Saturday, 14 November 2015

The Dressmaker

Seen at the beautiful old movie theatre in Roseville on Sydney's North Shore

Cecil says: Great opening shot, looking down on a coach heading straight up a dry road alongside the striated lines of dry fields. You can tell a film’s going to be good when it catches the attention so immediately. And don’t miss Kate Winslet’s fantastic opening line about a minute in…

I loved this film, which we saw in the wonderful old Roseville Cinema on Sydney’s North Shore. I want to see it again, it was that good and had so many layers to it. One person we went with thought it reminded her of Unforgiven, but for me it was more Strictly Ballroom, with its period piece setting and its tragi-comic story.

The audience was 95% women, which rather surprised me. Sure the costumes were mostly aimed at making the women in small country town Australia look glamorous, and dress-making was a major theme of the film, but there was so much more to it than that.

I loved some of the icons of 1950s Australia. The Golden Fleece petrol sign was still a feature on Australian roads when I was a little kid here in 1967 so that was a nice memory jolt for me (when did Golden Fleece disappear?); the ‘elixirs’ people used to consume were still around too when I was small, though they were on their last legs in the way Almanacs and hand wringers were.

Kate Winslet is brilliant in the main role. The ever-present Hugo Weaving looked to be enjoying himself as the cross-dressing copper, though maybe taken a little bit OTT by Jocelyn Moorhouse, who wrote the screenplay and directed.

Sarah Snook was wonderfully disguised as Gertrude Pratt at first and it took me a few scenes to realise she was the same actress as the one playing Anna in the excellent ABC drama on TV at the moment The Beautiful Lie.

Schools are probably just as cruel places today to be different from the crowd as they were back then, and the film does a good job with black & white to take us back to Tilly’s school days 25 years earlier.
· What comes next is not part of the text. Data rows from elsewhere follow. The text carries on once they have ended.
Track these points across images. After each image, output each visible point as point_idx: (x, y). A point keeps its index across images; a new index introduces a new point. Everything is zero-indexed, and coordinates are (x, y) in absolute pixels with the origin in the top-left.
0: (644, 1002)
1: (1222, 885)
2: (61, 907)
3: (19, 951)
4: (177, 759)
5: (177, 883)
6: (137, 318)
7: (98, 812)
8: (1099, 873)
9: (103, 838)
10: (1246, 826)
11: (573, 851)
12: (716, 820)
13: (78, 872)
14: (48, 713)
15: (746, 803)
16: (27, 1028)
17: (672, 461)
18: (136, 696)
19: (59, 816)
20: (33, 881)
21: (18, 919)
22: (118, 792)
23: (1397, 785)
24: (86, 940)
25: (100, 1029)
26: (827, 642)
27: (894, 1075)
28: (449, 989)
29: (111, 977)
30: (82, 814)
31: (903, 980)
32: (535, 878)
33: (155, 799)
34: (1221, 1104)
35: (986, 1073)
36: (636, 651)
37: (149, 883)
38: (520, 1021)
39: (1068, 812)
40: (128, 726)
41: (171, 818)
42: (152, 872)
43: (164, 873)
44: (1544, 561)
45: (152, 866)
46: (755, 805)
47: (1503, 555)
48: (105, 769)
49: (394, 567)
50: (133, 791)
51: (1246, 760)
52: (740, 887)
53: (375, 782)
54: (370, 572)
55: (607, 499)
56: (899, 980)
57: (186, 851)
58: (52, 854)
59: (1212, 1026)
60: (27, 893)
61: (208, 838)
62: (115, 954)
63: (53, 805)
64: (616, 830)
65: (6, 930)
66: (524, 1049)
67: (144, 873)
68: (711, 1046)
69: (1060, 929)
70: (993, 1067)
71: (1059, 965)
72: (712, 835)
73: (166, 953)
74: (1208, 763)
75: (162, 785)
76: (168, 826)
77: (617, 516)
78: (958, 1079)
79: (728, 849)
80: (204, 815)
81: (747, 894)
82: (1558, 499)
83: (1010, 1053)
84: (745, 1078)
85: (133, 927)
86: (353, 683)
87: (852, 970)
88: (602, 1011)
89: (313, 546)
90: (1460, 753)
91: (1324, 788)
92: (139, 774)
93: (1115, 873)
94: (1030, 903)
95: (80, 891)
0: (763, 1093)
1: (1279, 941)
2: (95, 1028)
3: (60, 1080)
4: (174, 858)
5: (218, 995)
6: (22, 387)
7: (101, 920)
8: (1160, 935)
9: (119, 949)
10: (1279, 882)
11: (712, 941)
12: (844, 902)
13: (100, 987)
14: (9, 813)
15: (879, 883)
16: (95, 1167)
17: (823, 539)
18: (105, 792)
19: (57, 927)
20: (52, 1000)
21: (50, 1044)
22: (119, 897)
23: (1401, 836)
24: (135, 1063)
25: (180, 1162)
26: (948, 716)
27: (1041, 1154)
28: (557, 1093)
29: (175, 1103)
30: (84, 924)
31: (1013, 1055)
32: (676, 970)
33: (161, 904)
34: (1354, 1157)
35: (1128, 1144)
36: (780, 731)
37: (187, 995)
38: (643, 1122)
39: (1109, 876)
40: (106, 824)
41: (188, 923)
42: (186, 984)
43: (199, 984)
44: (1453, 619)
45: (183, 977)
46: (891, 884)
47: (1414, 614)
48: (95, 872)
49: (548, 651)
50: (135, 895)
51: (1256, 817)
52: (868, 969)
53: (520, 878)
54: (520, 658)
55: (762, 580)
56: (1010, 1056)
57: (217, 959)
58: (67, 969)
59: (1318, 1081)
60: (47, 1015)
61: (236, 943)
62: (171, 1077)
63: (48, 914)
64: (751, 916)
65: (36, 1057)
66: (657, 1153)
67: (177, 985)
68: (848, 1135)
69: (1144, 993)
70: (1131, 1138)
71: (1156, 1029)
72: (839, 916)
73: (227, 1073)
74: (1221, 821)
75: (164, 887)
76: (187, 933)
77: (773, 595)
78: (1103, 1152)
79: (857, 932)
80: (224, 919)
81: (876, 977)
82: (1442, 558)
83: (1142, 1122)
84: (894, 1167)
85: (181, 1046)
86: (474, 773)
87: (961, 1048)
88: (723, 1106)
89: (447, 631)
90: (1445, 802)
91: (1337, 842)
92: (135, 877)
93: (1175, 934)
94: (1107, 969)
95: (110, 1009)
But the film shows how school playground cruelty extends out into the community too, so the people of Dungatar are an evil bunch, upon whom Tilly slowly takes out her revenge.

****.5

Bea says:  
I went in expecting a gentle period drama, and was very surprised to find myself watching a quirky, rather dark, fairytale-style story of revenge, sorrow, laughs, and laying the past to rest. 

Kate Winslett as Tilly (with an excellent Australian accent) returns to the home town in the country she left years before under a cloud, moving back in with her elderly, feisty mother (fantastic to see Judy Davis in fine form again), who at first appears to be demented but as the film develops shows herself to be in full possession of her faculties.  
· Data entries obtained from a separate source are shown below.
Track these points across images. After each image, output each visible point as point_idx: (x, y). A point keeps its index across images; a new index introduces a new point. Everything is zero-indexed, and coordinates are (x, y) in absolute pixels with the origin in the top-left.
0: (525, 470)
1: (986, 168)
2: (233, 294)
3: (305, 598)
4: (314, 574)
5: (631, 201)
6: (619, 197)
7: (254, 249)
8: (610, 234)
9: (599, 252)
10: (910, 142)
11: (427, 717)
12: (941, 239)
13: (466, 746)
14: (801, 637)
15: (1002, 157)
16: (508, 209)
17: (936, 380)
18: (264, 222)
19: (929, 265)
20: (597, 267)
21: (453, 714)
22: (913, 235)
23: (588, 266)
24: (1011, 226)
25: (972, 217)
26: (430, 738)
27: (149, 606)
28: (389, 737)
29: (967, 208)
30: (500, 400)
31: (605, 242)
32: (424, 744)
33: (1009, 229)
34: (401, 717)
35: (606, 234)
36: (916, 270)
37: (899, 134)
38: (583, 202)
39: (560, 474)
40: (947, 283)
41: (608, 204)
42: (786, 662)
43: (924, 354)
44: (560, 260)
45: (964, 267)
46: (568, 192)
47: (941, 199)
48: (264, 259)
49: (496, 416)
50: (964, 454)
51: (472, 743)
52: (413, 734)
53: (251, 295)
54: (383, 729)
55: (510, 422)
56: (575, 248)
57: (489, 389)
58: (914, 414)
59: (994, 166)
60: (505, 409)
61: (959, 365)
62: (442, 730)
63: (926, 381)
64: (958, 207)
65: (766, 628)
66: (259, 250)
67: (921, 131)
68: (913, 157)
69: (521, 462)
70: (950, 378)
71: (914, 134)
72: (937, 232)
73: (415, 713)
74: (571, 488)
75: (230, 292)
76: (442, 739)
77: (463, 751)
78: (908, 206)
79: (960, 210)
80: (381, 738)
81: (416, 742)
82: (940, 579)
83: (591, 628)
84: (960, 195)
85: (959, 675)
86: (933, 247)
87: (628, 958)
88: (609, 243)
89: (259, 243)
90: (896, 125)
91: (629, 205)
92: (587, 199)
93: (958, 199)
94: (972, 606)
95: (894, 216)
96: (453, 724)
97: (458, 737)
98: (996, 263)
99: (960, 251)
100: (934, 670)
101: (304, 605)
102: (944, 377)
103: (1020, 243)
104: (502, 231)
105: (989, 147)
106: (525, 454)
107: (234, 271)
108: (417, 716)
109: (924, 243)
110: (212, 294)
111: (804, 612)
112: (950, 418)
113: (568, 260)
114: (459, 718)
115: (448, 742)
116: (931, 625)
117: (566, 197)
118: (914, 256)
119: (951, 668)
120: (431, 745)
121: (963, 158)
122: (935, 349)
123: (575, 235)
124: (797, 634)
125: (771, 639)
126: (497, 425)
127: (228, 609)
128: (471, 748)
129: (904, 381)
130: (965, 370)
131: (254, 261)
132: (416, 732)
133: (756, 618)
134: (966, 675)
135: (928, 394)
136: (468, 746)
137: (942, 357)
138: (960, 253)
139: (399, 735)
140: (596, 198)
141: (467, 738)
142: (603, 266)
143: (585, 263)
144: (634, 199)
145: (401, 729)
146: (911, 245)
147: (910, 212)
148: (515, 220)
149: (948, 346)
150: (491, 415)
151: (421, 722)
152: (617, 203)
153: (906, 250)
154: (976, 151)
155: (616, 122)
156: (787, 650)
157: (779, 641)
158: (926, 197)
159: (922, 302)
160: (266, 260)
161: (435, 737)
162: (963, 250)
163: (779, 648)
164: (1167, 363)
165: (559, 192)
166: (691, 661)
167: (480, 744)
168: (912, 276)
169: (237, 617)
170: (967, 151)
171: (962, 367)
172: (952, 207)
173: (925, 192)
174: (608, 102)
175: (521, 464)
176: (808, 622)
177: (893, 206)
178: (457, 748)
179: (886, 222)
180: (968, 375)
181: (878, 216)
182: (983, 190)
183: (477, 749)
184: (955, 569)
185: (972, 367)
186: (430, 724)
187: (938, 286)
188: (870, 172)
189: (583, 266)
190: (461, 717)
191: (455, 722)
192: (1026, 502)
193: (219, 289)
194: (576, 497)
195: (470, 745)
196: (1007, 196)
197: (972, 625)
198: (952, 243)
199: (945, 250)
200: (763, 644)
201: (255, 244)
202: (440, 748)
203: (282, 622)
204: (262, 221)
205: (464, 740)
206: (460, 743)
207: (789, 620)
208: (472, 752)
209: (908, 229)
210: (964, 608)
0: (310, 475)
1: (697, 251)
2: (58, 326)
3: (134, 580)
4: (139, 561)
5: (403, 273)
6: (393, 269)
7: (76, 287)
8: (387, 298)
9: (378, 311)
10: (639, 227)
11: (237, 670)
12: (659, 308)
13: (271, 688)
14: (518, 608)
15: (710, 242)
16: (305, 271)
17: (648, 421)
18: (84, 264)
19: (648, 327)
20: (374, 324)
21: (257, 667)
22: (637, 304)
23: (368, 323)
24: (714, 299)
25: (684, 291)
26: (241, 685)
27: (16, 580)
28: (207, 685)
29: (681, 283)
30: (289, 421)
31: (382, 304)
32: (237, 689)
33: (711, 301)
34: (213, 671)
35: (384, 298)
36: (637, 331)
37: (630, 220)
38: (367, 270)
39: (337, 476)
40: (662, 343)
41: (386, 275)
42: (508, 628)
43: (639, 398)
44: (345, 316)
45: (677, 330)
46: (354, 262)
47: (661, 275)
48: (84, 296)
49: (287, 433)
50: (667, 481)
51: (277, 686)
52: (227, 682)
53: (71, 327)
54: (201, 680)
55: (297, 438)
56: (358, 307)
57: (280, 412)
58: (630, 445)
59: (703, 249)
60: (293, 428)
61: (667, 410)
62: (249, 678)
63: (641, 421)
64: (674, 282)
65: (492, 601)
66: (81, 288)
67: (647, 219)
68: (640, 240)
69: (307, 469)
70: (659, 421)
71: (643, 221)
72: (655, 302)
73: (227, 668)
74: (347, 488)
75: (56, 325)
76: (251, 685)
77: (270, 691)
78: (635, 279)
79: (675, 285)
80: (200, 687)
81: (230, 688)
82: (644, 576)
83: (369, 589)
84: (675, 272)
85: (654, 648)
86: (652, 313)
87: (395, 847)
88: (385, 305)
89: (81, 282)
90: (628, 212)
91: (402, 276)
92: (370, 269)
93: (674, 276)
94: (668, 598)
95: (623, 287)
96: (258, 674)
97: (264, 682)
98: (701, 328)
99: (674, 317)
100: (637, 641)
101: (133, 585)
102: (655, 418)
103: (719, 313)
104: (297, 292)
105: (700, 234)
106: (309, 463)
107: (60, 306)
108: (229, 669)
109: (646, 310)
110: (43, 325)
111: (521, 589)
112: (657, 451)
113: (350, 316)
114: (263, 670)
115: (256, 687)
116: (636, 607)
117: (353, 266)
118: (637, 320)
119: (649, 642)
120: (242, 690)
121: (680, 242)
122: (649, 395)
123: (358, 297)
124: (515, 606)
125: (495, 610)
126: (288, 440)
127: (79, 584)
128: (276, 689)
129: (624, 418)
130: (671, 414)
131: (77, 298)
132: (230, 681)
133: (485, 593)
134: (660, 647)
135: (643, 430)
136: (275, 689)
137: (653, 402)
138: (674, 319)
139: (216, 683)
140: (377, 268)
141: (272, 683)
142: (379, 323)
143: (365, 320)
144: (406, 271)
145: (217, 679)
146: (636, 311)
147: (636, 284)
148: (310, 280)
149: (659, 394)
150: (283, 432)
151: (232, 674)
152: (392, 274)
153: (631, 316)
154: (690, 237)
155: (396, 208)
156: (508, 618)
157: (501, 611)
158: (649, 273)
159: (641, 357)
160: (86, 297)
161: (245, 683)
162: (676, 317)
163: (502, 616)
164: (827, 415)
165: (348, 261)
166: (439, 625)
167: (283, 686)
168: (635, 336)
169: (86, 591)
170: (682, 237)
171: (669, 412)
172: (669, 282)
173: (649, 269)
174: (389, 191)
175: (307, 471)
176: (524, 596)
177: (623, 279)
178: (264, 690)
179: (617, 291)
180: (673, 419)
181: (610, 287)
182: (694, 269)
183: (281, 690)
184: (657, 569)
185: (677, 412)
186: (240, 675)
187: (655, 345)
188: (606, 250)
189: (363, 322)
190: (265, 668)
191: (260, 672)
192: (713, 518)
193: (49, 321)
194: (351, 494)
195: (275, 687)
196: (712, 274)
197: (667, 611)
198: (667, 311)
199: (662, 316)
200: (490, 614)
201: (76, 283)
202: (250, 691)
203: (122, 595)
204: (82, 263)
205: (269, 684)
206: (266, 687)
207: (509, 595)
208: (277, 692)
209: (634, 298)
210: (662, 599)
As the story unravels in layers we meet the characters of the town, and find out what really happened to send Tilly away all those years ago.  A romance is kindled, but ends tragically, and Tilly's return acts as something of a catalyst in the lives of many of the women and men of the town with all sorts of unexpected consequences.  Once all the ghosts are laid to rest, Tilly leaves again in spectacular fashion.  

This is a great Australian film in the tradition of Baz Luhrmann and all those quirky, slightly dark tales (like Cecil I was reminded of Strictly Ballroom and Muriel's Wedding) - and like Luhrmann and those films, it won't be for everyone (there were definitely mixed views in our group!.  It was perhaps in danger of  being too lurid at times, and the town definitely looked like a set to me, which rather detracted from entering into the suspension of belief.  Still if you like dark and interesting, it's a great watch.